Good and Lovely America

Good and Lovely America

One of a trilogy of “Good and Lovely” flags in the artist’s larger and namesake “Good and Lovely” collection, this most recognizable – a recreation of a contemporary American flag – seems straightforward, until Candace Lovely turns to her creation and tells its story in layers. As many layers as stripes, the passion and point of color selection, and which colors are placed against each other and why, are almost as nuanced is the ideals the image represents.

In Good and Plenty America, “the stripes wobble against the hard line of the secondary color – their opposite – softening the edge, captured in the thin outline or rainbow hues bordering each pink stripe adding, a vibration of the primary color.”

Lovely points out her directorial intention in the ombre progression “from the center where the red is, going out, that draws the eye to say, ‘look here first then look around.’ The warmest area is in the center, and the red goes out into the rainbow,” she says painting a word picture about the intended melting pot of the nation.

Poetry and Science
“A society of different colors of the rainbow loving each other,” is pulled together on a canvas, with the personal passion of the artist hidden in literal familiar symbols of love. Lovely submits that the heart of this piece, “is hidden in the sentiment behind the xs and os, or kisses and hugs, representing the culmination of the true goodness of the United States of America.”

To understand the context as well as the symbolism, the viewer must first step back and take in the collection as a whole: Each piece in the collection marries the color palette of the Good & Plenty™ candy brand with a “feel good” approach to paintings and subjects alike. “Good and Lovely” was created to span a variety of imagery and settings the artist considers, “some of the biggest attractors or attractions” presented “in black and white (because opposites attract) with a medium hue of pink.”

The medium (central, mix, middle) hue is a medium (a tool, method, vehicle) – something by which the artist pulls two variant sides together, maintaining, even showcasing their differences yet working as the prismatic ombudsman, melting opposites into a fluid, honeyed blend.

In all the “Good and Lovely” paintings, pink is the officiant at the marriage of black and white.

Throughout the collection, Candace Lovely stays consistent in both theme and palette – painting in colors that pair off against one another from their polar positions as she then intentionally, lovingly introduces a third to bring them together – the attracter. She completes this intention by selecting evocative visuals – iconic personalities, evocative symbols, controversial elements, things that make us feel something.
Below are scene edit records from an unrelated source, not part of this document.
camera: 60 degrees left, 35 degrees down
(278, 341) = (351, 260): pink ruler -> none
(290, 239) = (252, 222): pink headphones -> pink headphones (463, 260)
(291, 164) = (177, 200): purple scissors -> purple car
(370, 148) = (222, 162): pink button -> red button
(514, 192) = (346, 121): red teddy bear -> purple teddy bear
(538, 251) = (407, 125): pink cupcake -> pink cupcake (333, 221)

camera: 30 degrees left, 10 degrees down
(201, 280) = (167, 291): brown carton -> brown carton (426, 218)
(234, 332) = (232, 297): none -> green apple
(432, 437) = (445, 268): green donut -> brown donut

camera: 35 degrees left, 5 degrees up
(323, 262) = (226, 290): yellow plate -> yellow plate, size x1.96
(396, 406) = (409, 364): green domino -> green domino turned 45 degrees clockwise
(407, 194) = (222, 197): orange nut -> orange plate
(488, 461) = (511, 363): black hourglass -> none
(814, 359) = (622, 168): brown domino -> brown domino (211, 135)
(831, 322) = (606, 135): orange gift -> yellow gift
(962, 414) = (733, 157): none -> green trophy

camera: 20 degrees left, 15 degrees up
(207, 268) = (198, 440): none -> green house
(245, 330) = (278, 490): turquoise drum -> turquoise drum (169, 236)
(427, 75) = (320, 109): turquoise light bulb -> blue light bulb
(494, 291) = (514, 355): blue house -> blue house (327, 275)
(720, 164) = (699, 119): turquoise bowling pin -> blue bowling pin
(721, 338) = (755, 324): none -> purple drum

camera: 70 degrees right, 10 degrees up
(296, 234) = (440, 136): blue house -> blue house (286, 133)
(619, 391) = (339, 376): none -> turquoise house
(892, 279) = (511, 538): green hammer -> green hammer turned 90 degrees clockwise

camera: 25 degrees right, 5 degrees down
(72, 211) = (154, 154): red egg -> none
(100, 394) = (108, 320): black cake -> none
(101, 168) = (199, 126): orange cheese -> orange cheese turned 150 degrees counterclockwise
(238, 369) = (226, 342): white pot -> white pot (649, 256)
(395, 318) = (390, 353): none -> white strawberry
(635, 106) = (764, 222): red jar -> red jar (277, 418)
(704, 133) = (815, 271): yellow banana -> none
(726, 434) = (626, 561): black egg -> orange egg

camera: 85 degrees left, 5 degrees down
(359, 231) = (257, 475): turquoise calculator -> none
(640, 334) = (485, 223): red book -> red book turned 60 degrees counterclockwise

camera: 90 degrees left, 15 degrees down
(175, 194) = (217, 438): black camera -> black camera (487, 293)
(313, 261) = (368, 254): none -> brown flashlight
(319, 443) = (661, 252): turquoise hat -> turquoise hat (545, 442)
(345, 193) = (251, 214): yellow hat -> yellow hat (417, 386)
Not just “something,” but what attractions make us feel – pulled in, intrigued, flush, connected. Things that make us feel love – for a place, for others, for something that captures our attention much less heart. Attractions quite simply – whether in life or in this enigmatic collection by an evocative and emotionally inspired classic artist – make us feel “Good and Lovely.”

About the Collection:

“Candace Lovely’s Good and Lovely collection was born of a 2001 gallery show featuring ‘the element of attraction, where each painting tells a story in black and white, with a medium hue of pink,’ according to Lovely. The idea and palette were inspired when she was painting one of her many ‘fair women on the shore’ paintings and noticed the combination of the model’s dark hair, black ribbons on a white dress, black dog, and the pink of the umbrella. ‘It reminded me of Good & Plenty™️ candies and how their bright colors made you feel’ (considering the candies themselves, the colors on the box, and the era that incorporated these colors into pop culture).”